Note that \(\sigma(t)=t\), \(\mu(t)=0\) for any \(t\in\mathbb{R}\), and

$$e_{p}(t,t_{0})=\exp\biggl( \int_{t_{0}}^{t}p(\tau)\,\mathrm{d}\tau\biggr) $$

for \(t>t_{0}\). Let \(u(t)\) be a solution of Eq. (4.15), we have

$$\begin{aligned} \bigl\vert u(t) \bigr\vert \leq& a(t)+b(t) \int_{\alpha (t_{0})}^{\alpha(t)}\biggl[f_{1}(s) \bigl\vert u(s) \bigr\vert +f_{2}(s) \int_{\alpha (t_{0})}^{s}g(\tau) \bigl\vert u(\tau) \bigr\vert \,\mathrm{d}\tau\biggr] \,\mathrm{d} s \\ &{}+\lambda \int_{\alpha(t_{0})}^{\alpha(T)}\biggl[f_{1}(s) \bigl\vert u(s) \bigr\vert +f_{2}(s) \int_{\alpha(t_{0})}^{s}g(\tau) \bigl\vert u(\tau) \bigr\vert \,\mathrm{d}\tau\biggr] \,\mathrm{d} s,\quad t\in I. \end{aligned}$$
(4.17)

Then a suitable application of Theorem 3.1 to (4.17) yields the desired result (4.16). □

5 Conclusions

In this paper we have established some new retarded Volterra-Fredholm type integral inequalities on time scales.

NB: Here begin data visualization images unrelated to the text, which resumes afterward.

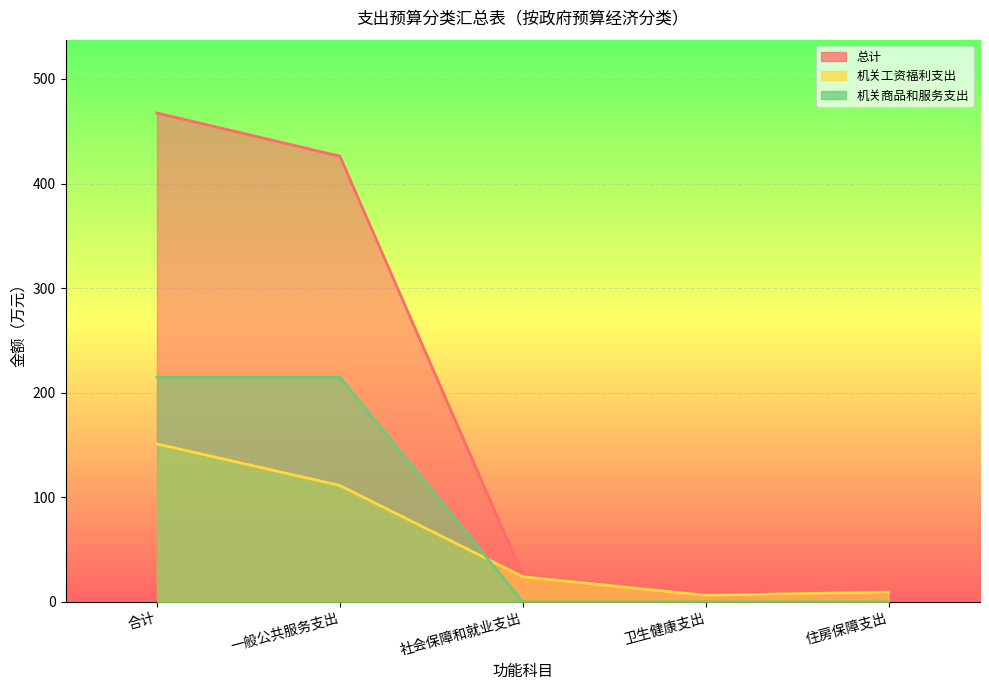

What is the maximum value for 机关商品和服务支出?

214.9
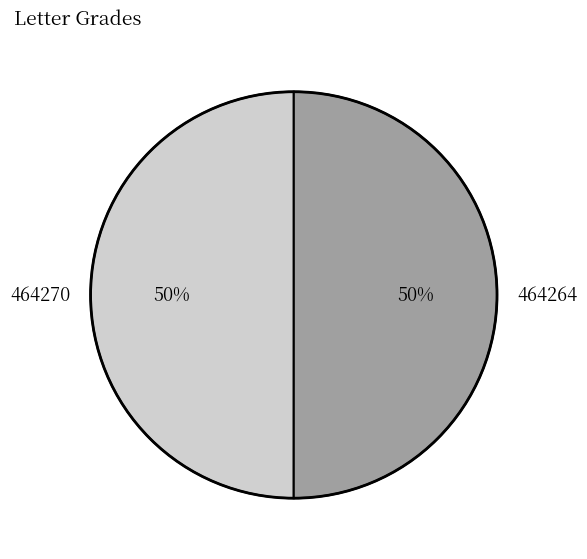

What is the ratio of the value at 464264 to the value at 464270?

1.0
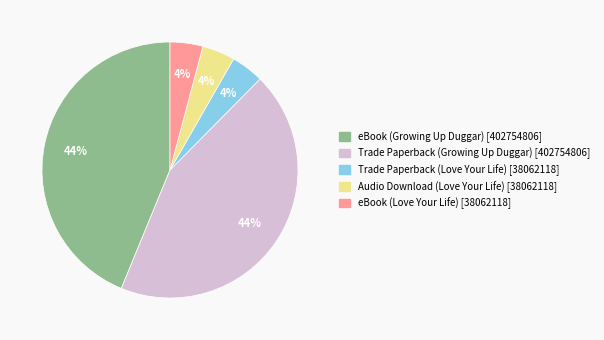

Combined, do Audio Download (Love Your Life) and Trade Paperback (Love Your Life) account for over 50%?

No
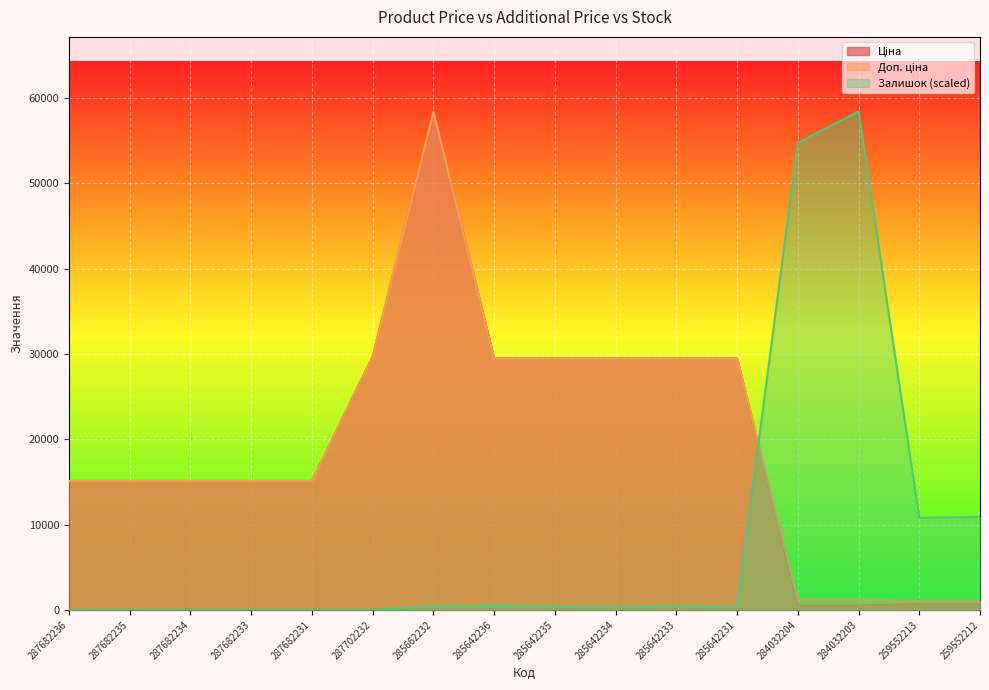

True or false: Доп. ціна has more than 1 points higher than both neighbors.

False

Unlike some existing results in the literature (e.g., [16, 20]), the integral inequalities considered in this paper involve the retarded term, which results in difficulties in the estimation on the explicit bounds of unknown functions \(u(t)\). These inequalities generalize and extend some known inequalities and can be used as tools in the qualitative theory of certain classes of retarded dynamic equations on time scales.